Papers were circulated in advance and the focus of the three days was to workshop essays with an eye towards publication (either as a stand-alone journal article or as part of a larger project).  The workshop was limited to fifteen people so that participants’ papers could receive close attention. Participants were expected to actively contribute and to offer detailed productive criticism. 

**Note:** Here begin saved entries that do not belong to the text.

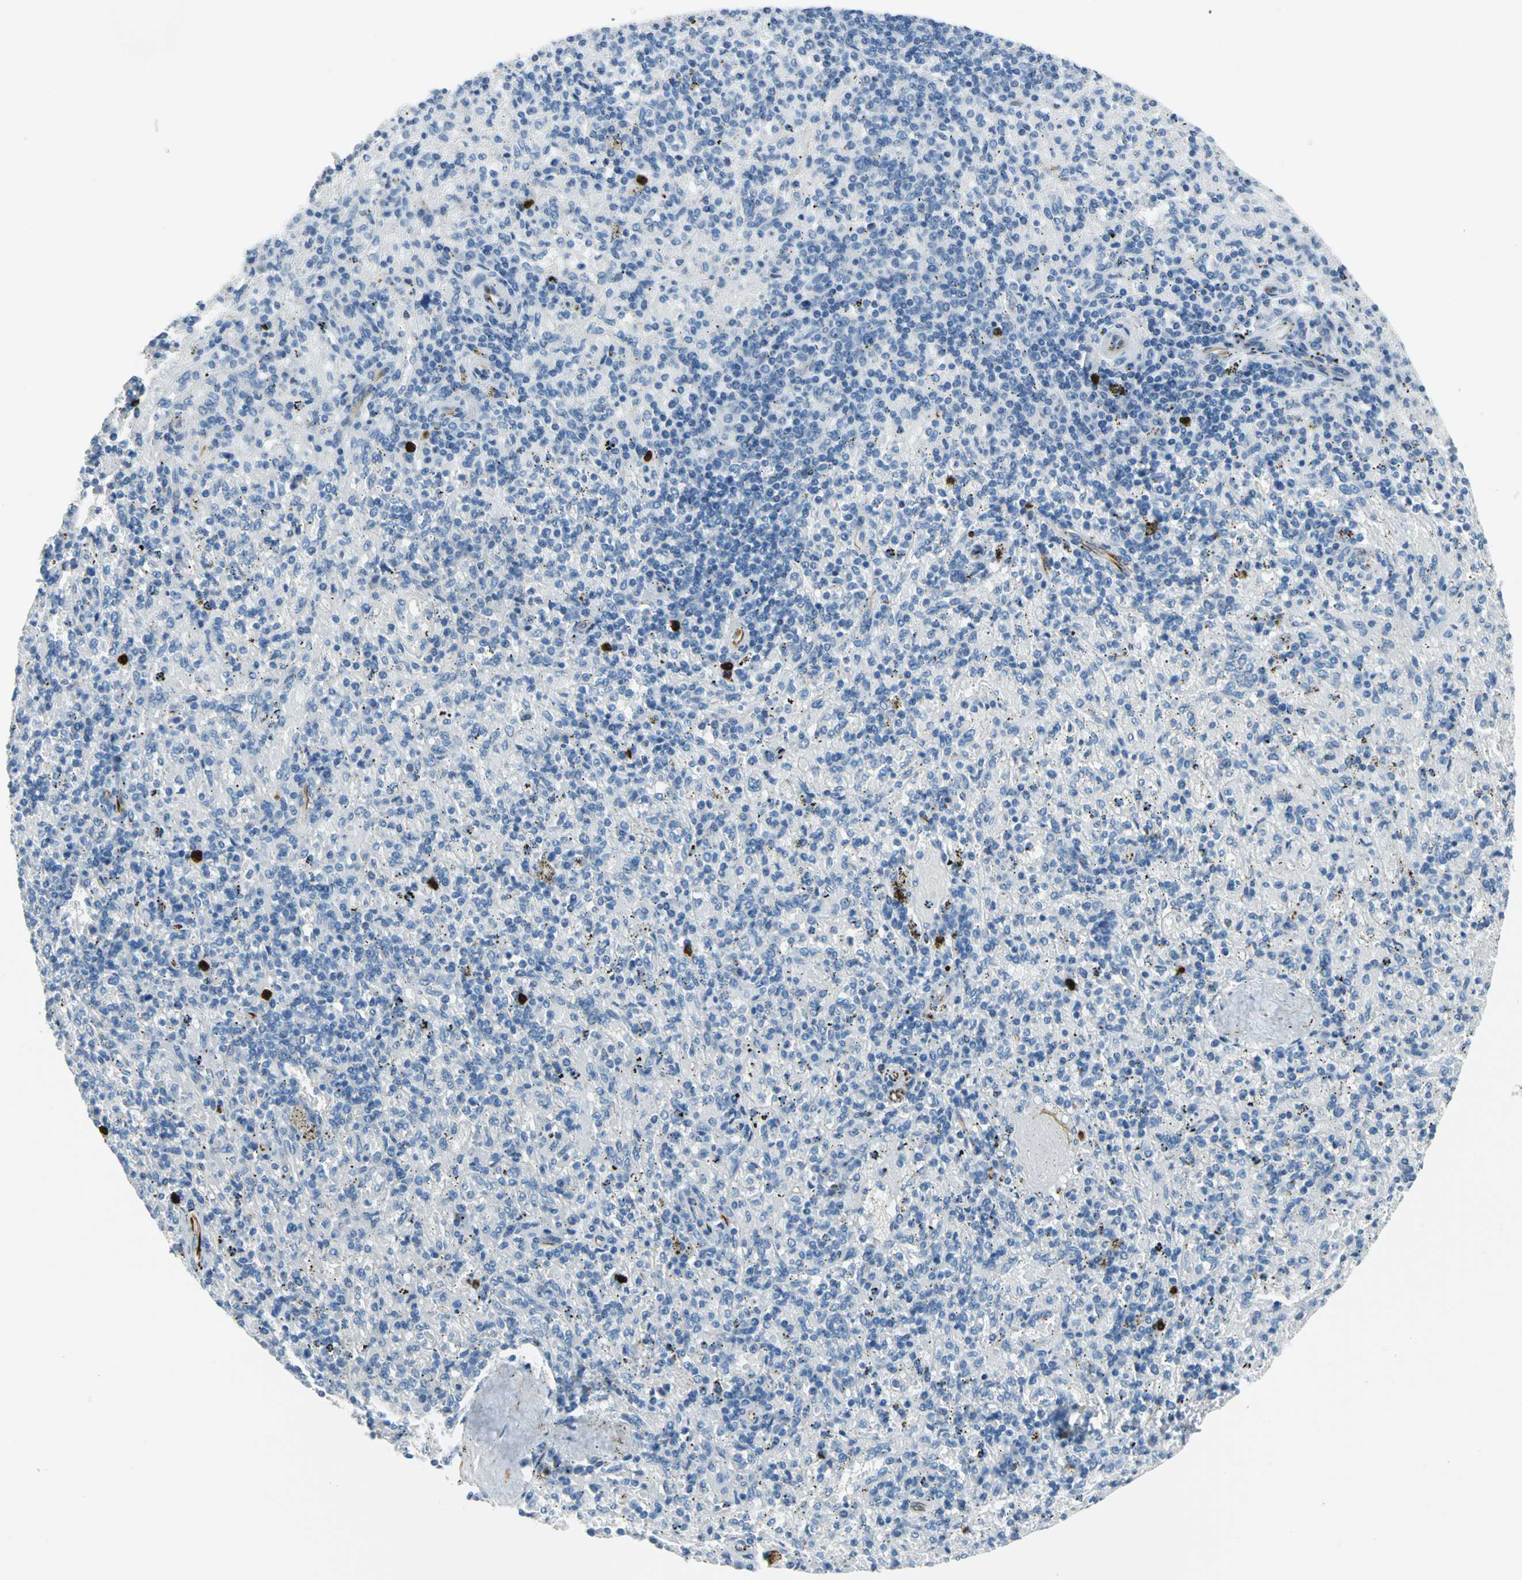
{"staining": {"intensity": "strong", "quantity": "<25%", "location": "cytoplasmic/membranous"}, "tissue": "spleen", "cell_type": "Cells in red pulp", "image_type": "normal", "snomed": [{"axis": "morphology", "description": "Normal tissue, NOS"}, {"axis": "topography", "description": "Spleen"}], "caption": "Normal spleen reveals strong cytoplasmic/membranous positivity in about <25% of cells in red pulp, visualized by immunohistochemistry. (DAB = brown stain, brightfield microscopy at high magnification).", "gene": "ALOX15", "patient": {"sex": "female", "age": 43}}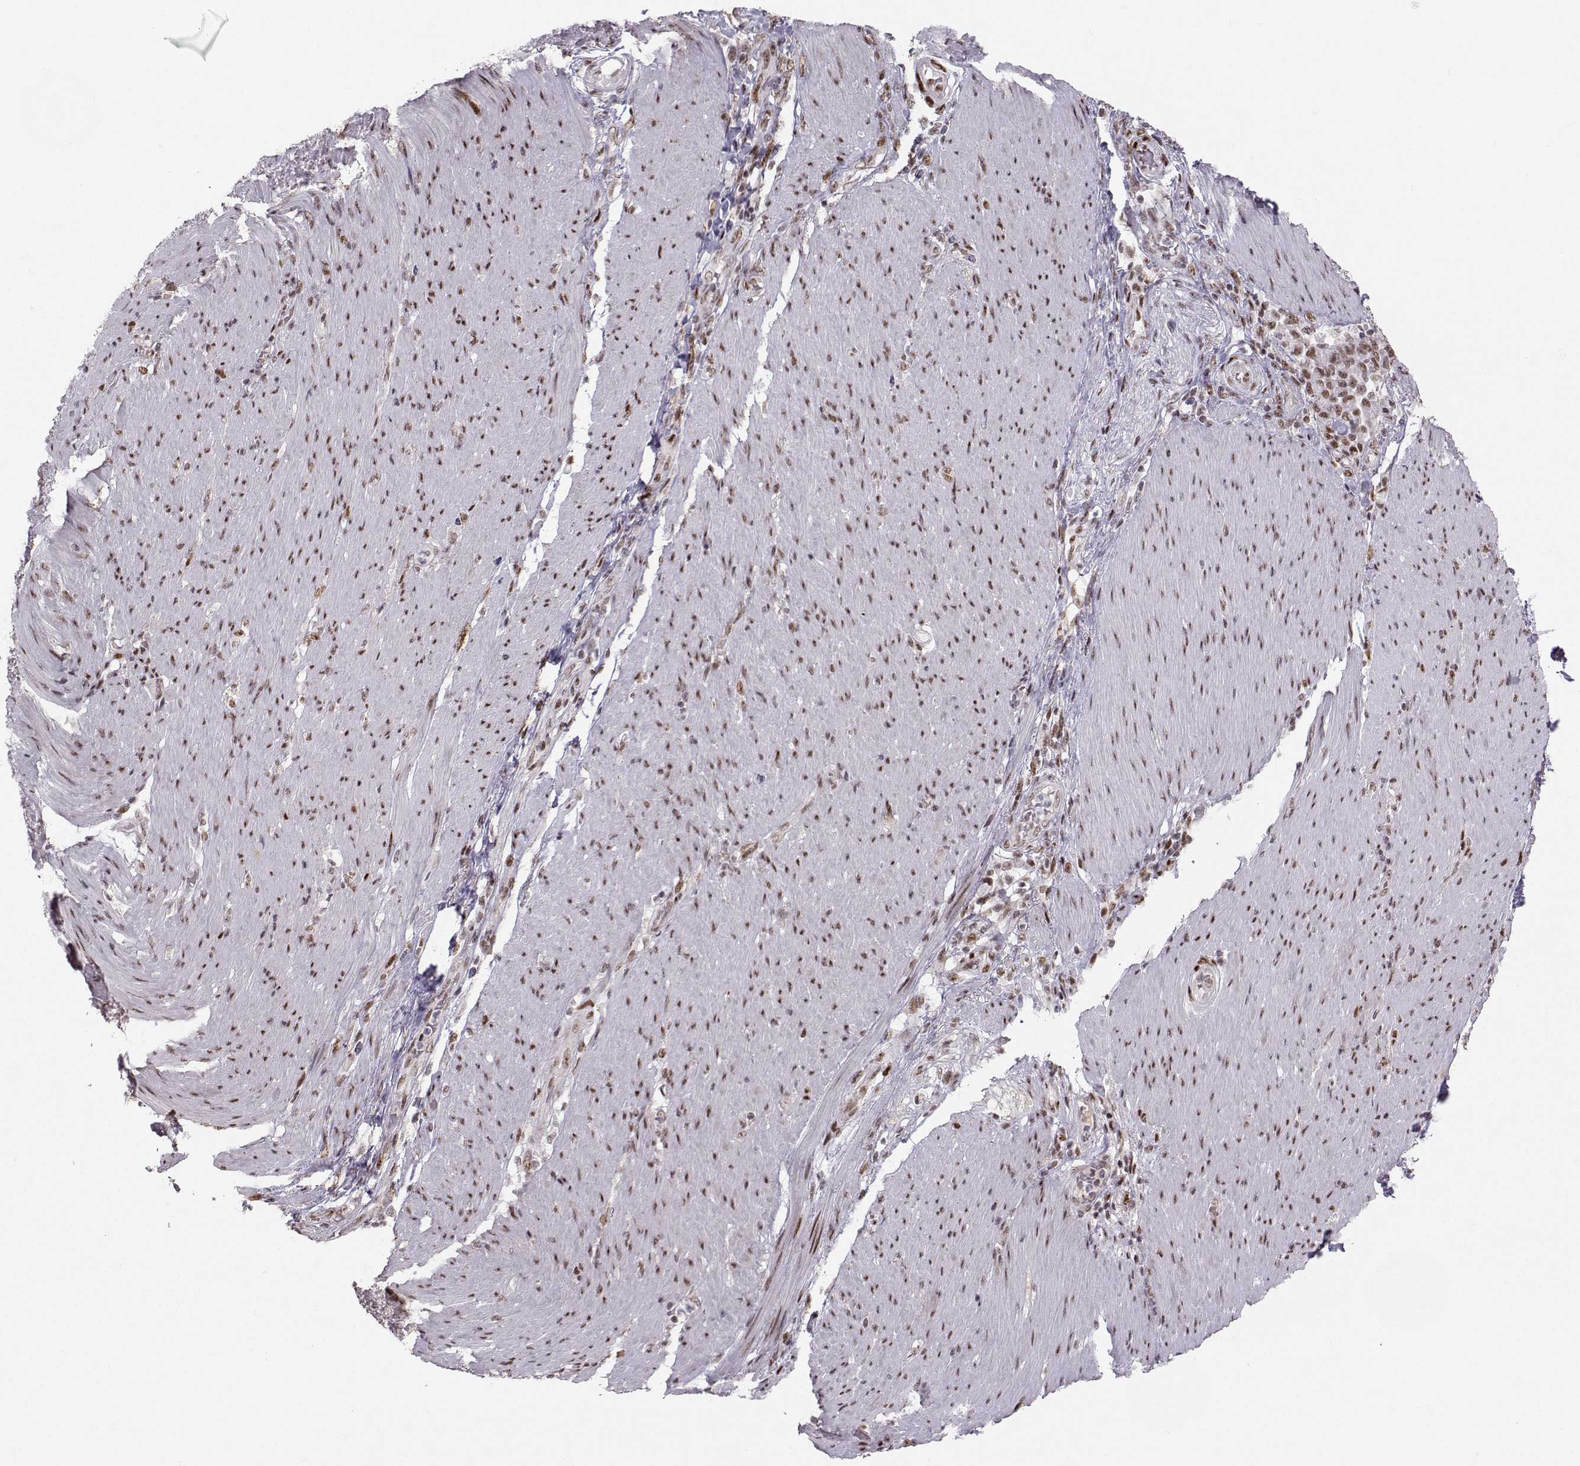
{"staining": {"intensity": "moderate", "quantity": "25%-75%", "location": "nuclear"}, "tissue": "stomach cancer", "cell_type": "Tumor cells", "image_type": "cancer", "snomed": [{"axis": "morphology", "description": "Adenocarcinoma, NOS"}, {"axis": "topography", "description": "Stomach"}], "caption": "Moderate nuclear protein expression is appreciated in about 25%-75% of tumor cells in stomach cancer.", "gene": "SNAPC2", "patient": {"sex": "female", "age": 79}}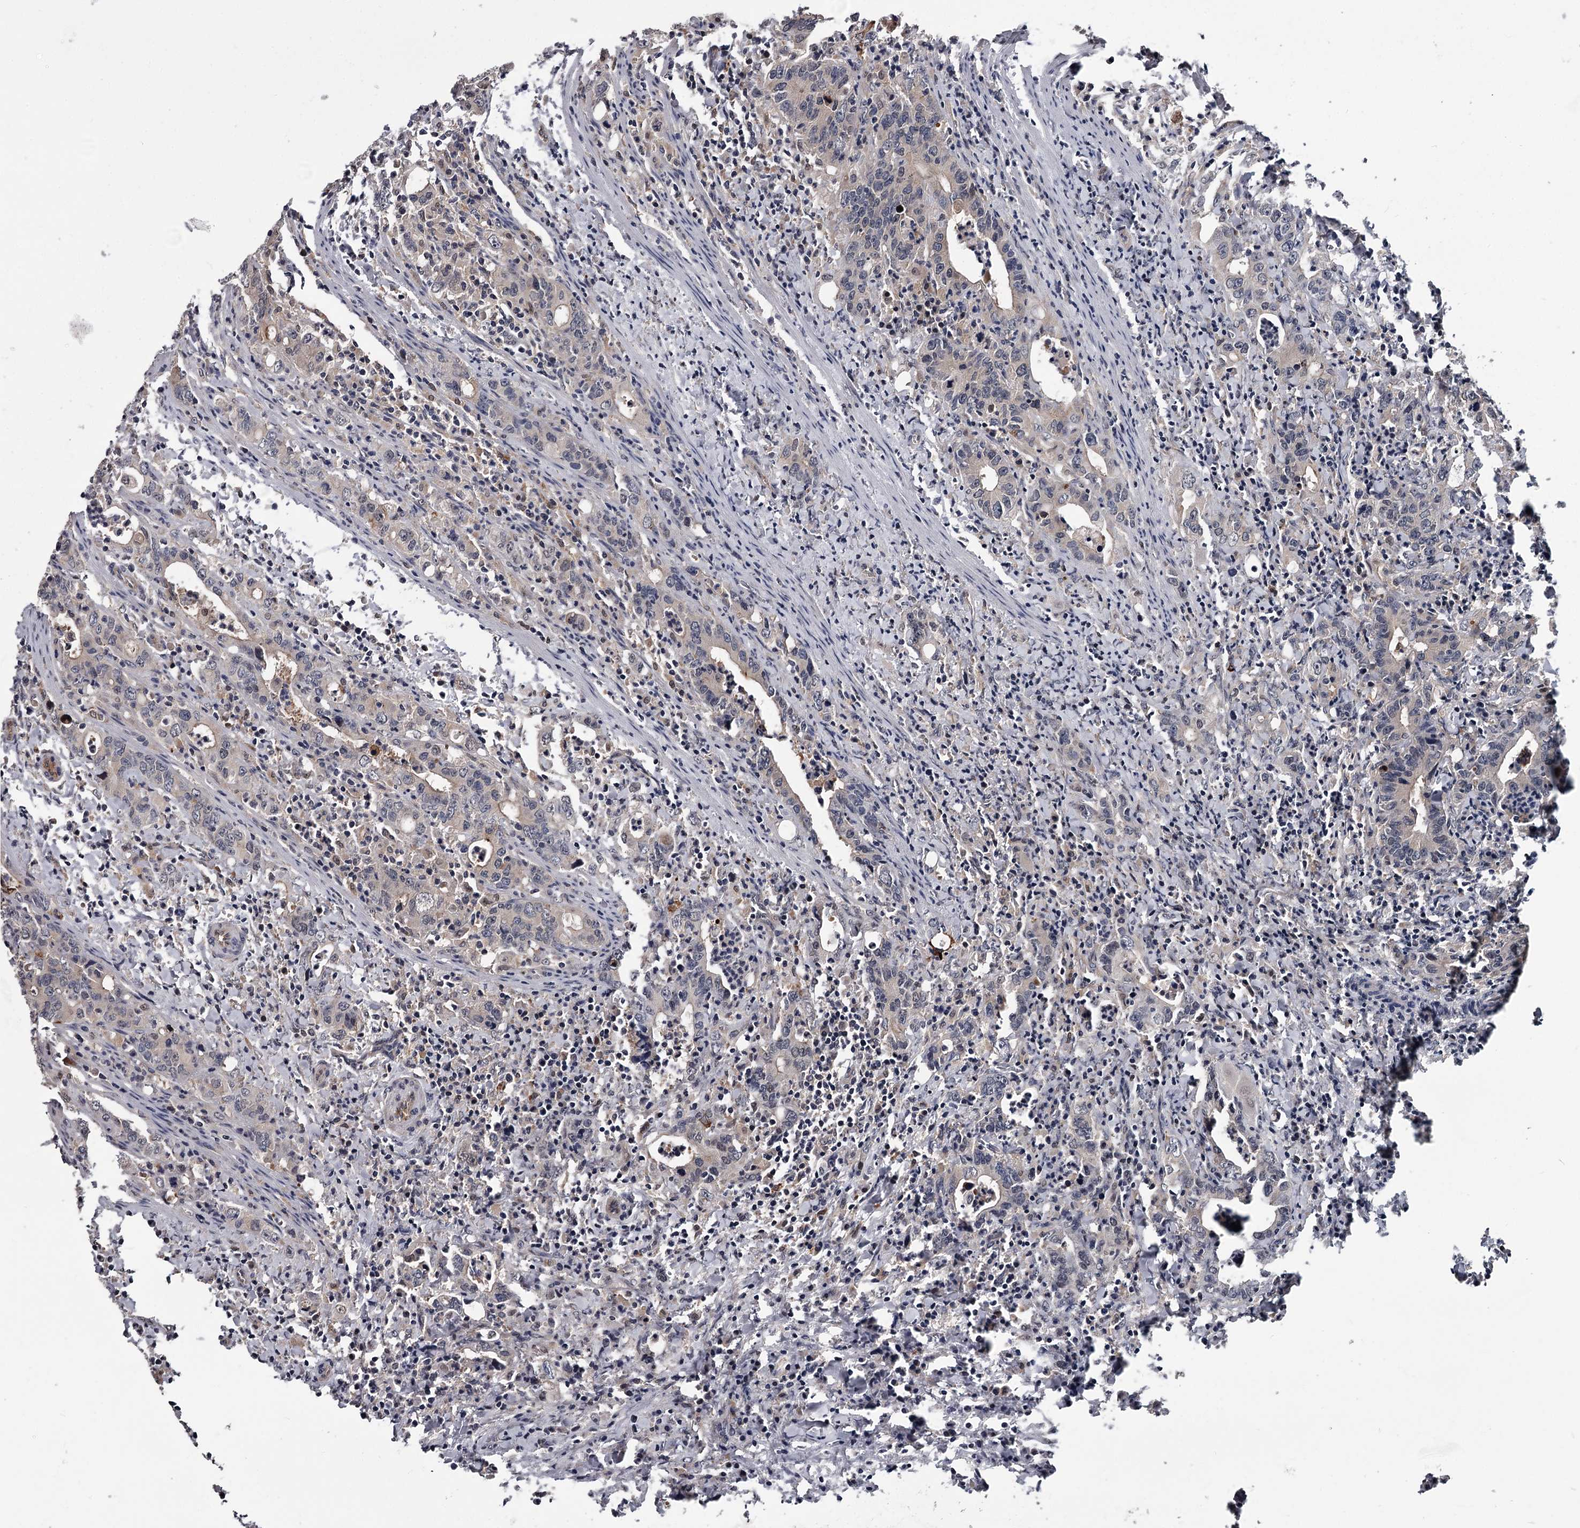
{"staining": {"intensity": "negative", "quantity": "none", "location": "none"}, "tissue": "colorectal cancer", "cell_type": "Tumor cells", "image_type": "cancer", "snomed": [{"axis": "morphology", "description": "Adenocarcinoma, NOS"}, {"axis": "topography", "description": "Colon"}], "caption": "There is no significant expression in tumor cells of colorectal cancer.", "gene": "DAO", "patient": {"sex": "female", "age": 75}}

Three faculty members also participated and offered detailed feedback over the course of the three-day workshop: 

Baidik Bhattacharya, Associate Professor at CSDS (Delhi) and author of Postcolonial Writing in the Era of World Literature: Texts, Territories, Globalizations (Routledge, 2018).

Emily Sun, Associate Professor of Comparative Literature at Barnard College and author of On the Horizon of World Literature: Forms of Modernity in Romantic England and Republican China (Fordham University Press, 2021).

J. Daniel Elam, Assistant Professor of Comparative Literature at the University of Hong Kong, and author of World Literature for the Wretched of the Earth: Anticolonial Aesthetics, Postcolonial Politics (Fordham University Press, 2020).